Hydrogels have a very similar molecular structure to cartilage and they support the growth of cells to encourage healing around the site. But historically it has been a challenge to create recipes for hydrogels that have the same strength as human cartilage and are 3-D printable.

The researchers decided to experiment by combining a stiffer, stronger hydrogel with a softer, more flexible hydrogel to create a double-network hydrogel. They adjusted the amounts of the two hydrogels to achieve a formula that best matches human cartilage.

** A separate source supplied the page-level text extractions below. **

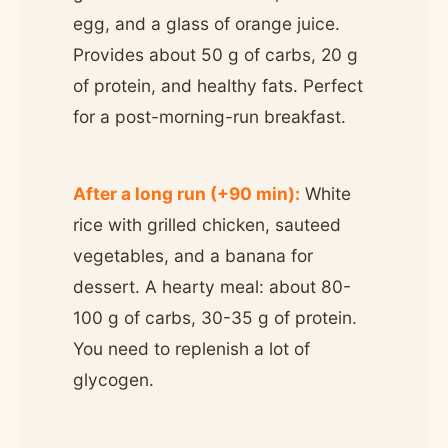
egg, and a glass of orange juice.
Provides about 50 g of carbs, 20 g
of protein, and healthy fats. Perfect
for a post-morning-run breakfast.
After a long run (+90 min):
White
rice with grilled chicken, sauteed
vegetables, and a banana for
dessert. A hearty meal: about 80-
100 g of carbs, 30-35 g of protein.
You need to replenish a lot of
glycogen.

An ingredient called nano particle clay was also added to make it 3-D-printable. The team then took a CT scan of a plastic model of a knee and used the information to 3-D print new menisci using the double-network hydrogel.

The entire process from the time of the CT scan to the finished 3-D printed menisci took only about a day. In addition, the 3-D printer that was used cost $300.

Customized 3-D-printed implants are already being used for hip replacement, cranial plates and spinal vertebrae procedures.

In February, researchers at Mayo Clinic developed a 3-D printed bioabsorbable scaffold that can reconstruct ruptured anterior cruciate ligaments in the knee and deliver a protein that promotes bone regeneration.

"This is really a young field, just starting out," said Wiley. "I hope that demonstrating the ease with which this can be done will help get a lot of other people interested in making more realistic printable hydrogels with mechanical properties that are even closer to human tissue."